下部の「Run this Command:」に表示されたコマンドをコピーして、コマンドプロンプトで実行すれば、PyTorchをインストールできます。


・ffmpegのインストール
音声と映像を処理するffmpegをインストールします。ffmpegのインストールはパッケージ管理ソフトのChocotrayを介して行います。

Chocolatey Software | Chocolatey – The package manager for Windows
https://chocolatey.org/

Chocotrayのインストールは、Windows PowerShellから。Windowsのスタートメニューに「powershell」と打ち込むと表示されるので、管理者として実行します。
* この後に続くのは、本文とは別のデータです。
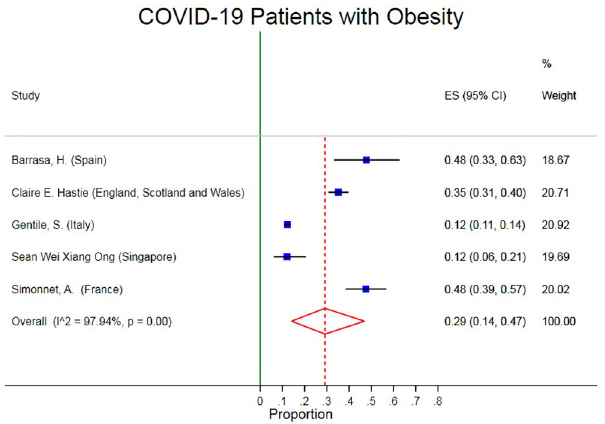
Fig 2. Forest plots of pooled prevalence of obesity in Covid-19 patients.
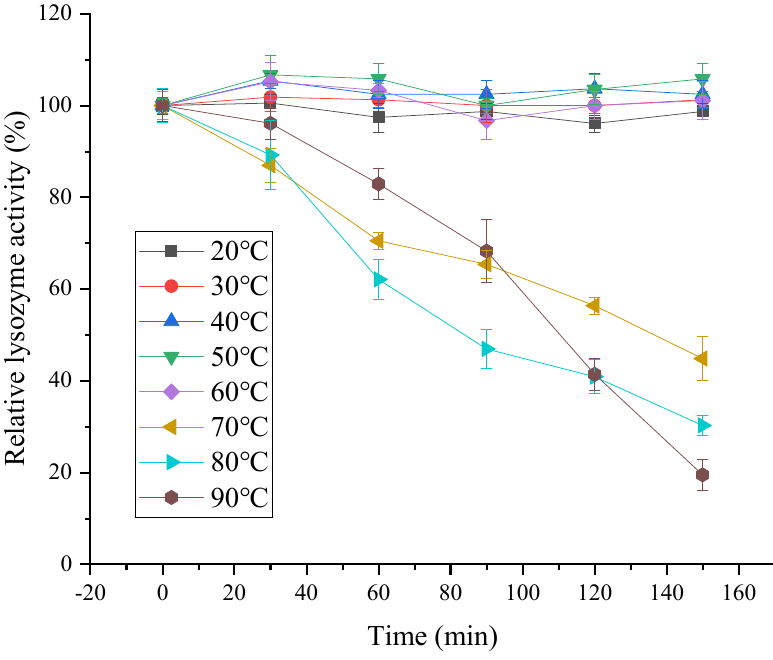
Figure 10. Temperature stability of lysozyme from SDEW.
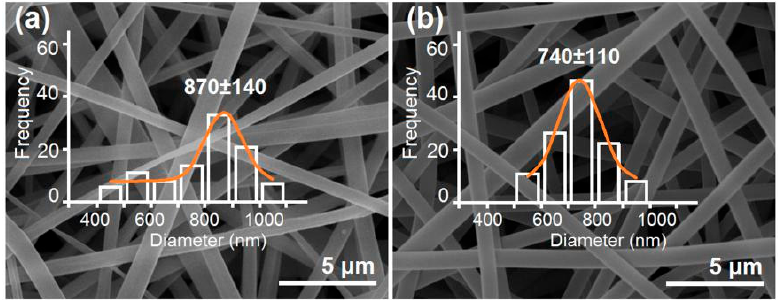
Figure 4. The SEM images of MCFs ( a ) and the CSFs created using the modified triaxial electrospraying ( b ).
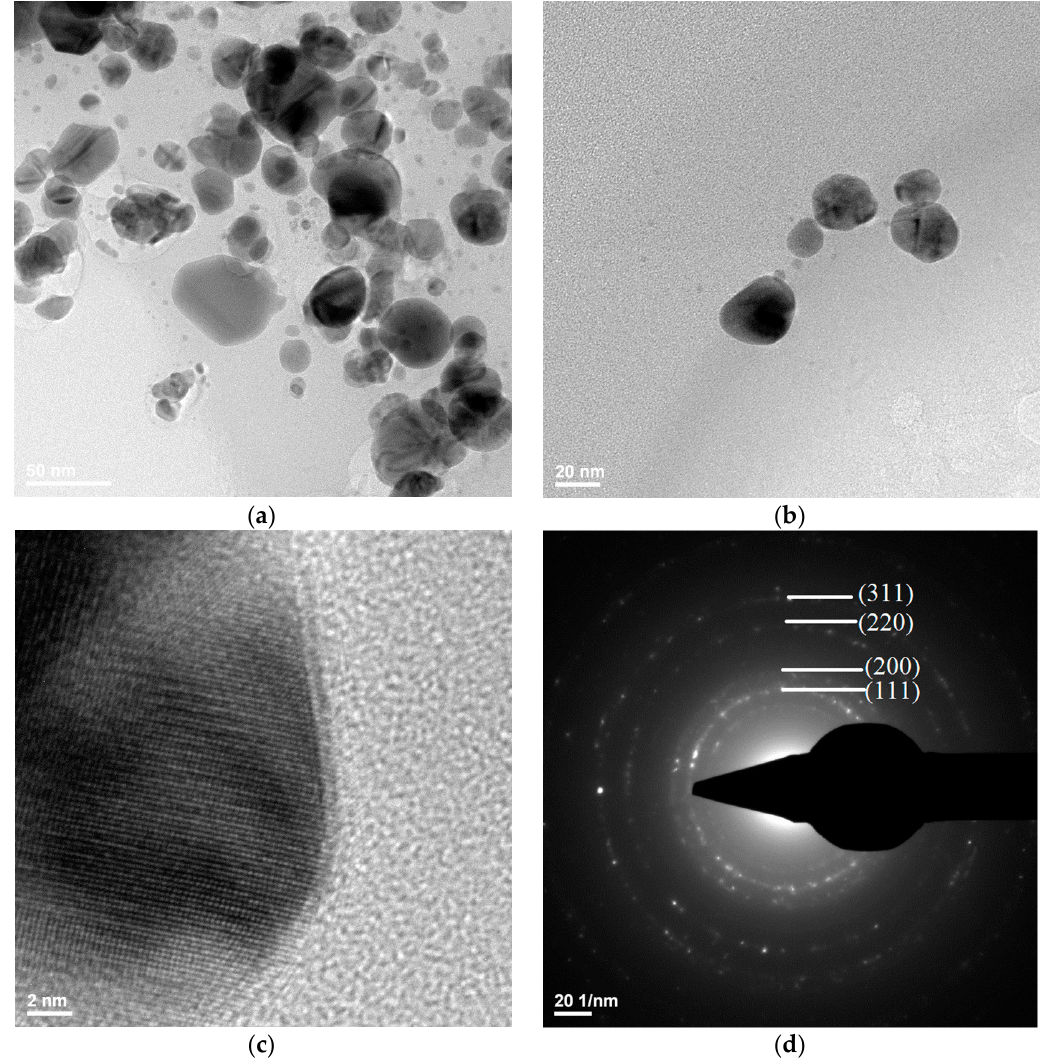
Figure 9. TEM ( a , b ), HR-TEM ( c ), and SAED ( d ) images for silver. Materials 2020 , 13 ,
そして、Windows Powershellで以下のコマンドを入力。

Set-ExecutionPolicy Bypass -Scope Process -Force; [System.Net.ServicePointManager]::SecurityProtocol = System.Net.ServicePointManager]::SecurityProtocol -bor 3072; iex ((New-Object System.Net.WebClient).DownloadString('https://community.chocolatey.org/install.ps1'))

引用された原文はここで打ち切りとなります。